___ Document text ___

Minimal Viable Data Sync Research Log

protocol

#1

Inspired by Pedro’s daily updates for the road to Nix and a bunch of others, I too have decided to start a log (might be a little more random than daily). Thanks to @oskarth’s work on the data sync layer we can piece together various useful components to start building a minimal viable data sync layer (MVDS) which should already provide noticeable enhancements to status clients.

We already have experiments based off of BSP which we can use as a foundation for a more production ready data sync layer.

Requirements

There are certain requirements we use as guidlines for the current design of MVDS:

  • SHOULD support messages that don’t need replication (framing, flag)

___ Listed entries ___

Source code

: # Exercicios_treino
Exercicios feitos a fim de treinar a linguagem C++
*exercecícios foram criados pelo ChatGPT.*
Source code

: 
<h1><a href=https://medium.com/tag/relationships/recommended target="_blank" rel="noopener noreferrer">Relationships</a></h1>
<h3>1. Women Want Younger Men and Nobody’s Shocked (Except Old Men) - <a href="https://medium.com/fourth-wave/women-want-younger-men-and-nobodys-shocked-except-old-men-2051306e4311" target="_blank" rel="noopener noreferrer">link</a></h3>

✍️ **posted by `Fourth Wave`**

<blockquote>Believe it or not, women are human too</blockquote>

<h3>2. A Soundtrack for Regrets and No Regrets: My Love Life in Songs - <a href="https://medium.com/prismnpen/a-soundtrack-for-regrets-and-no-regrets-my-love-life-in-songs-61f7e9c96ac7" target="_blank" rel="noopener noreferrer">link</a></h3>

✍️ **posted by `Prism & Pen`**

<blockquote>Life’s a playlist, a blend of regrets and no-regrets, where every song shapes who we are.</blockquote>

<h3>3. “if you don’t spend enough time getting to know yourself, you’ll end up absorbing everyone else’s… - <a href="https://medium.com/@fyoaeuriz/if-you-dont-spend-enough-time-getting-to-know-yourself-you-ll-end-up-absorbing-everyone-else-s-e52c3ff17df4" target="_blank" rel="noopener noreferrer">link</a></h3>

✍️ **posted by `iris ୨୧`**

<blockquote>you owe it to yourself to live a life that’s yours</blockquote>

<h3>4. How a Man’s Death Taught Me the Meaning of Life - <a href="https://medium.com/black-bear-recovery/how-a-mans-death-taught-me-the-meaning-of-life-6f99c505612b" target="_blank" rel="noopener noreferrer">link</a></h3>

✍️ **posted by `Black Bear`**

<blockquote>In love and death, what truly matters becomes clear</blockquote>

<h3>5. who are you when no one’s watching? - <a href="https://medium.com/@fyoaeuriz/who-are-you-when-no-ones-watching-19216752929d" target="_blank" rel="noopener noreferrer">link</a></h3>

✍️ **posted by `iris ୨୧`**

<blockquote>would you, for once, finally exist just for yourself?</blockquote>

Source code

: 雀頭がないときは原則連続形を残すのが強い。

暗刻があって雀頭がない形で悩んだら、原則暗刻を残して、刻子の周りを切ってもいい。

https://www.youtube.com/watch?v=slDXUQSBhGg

___

**What to do**
**a)** Answer the following questions about the data sync research log:
(i) Whose daily updates inspired the author to start the log?
(ii) On what are the existing experiments based?
(iii) What does the first listed requirement say MVDS should support?
**b)** Within the dataset excerpts, replace each "posted by" with "written by" in the stretch from the start of the listing through the line containing "<blockquote>In love and", and give back only those lines, otherwise unchanged.

**Set of answers**
**a)**
(i) Pedro's daily updates for the road to Nix.
(ii) BSP.
(iii) Messages that don't need replication (framing, flag).

**b)**
Source code

: # Exercicios_treino
Exercicios feitos a fim de treinar a linguagem C++
*exercecícios foram criados pelo ChatGPT.*
Source code

: 
<h1><a href=https://medium.com/tag/relationships/recommended target="_blank" rel="noopener noreferrer">Relationships</a></h1>
<h3>1. Women Want Younger Men and Nobody’s Shocked (Except Old Men) - <a href="https://medium.com/fourth-wave/women-want-younger-men-and-nobodys-shocked-except-old-men-2051306e4311" target="_blank" rel="noopener noreferrer">link</a></h3>

✍️ **written by `Fourth Wave`**

<blockquote>Believe it or not, women are human too</blockquote>

<h3>2. A Soundtrack for Regrets and No Regrets: My Love Life in Songs - <a href="https://medium.com/prismnpen/a-soundtrack-for-regrets-and-no-regrets-my-love-life-in-songs-61f7e9c96ac7" target="_blank" rel="noopener noreferrer">link</a></h3>

✍️ **written by `Prism & Pen`**

<blockquote>Life’s a playlist, a blend of regrets and no-regrets, where every song shapes who we are.</blockquote>

<h3>3. “if you don’t spend enough time getting to know yourself, you’ll end up absorbing everyone else’s… - <a href="https://medium.com/@fyoaeuriz/if-you-dont-spend-enough-time-getting-to-know-yourself-you-ll-end-up-absorbing-everyone-else-s-e52c3ff17df4" target="_blank" rel="noopener noreferrer">link</a></h3>

✍️ **written by `iris ୨୧`**

<blockquote>you owe it to yourself to live a life that’s yours</blockquote>

<h3>4. How a Man’s Death Taught Me the Meaning of Life - <a href="https://medium.com/black-bear-recovery/how-a-mans-death-taught-me-the-meaning-of-life-6f99c505612b" target="_blank" rel="noopener noreferrer">link</a></h3>

✍️ **written by `Black Bear`**

<blockquote>In love and death, what truly matters becomes clear</blockquote>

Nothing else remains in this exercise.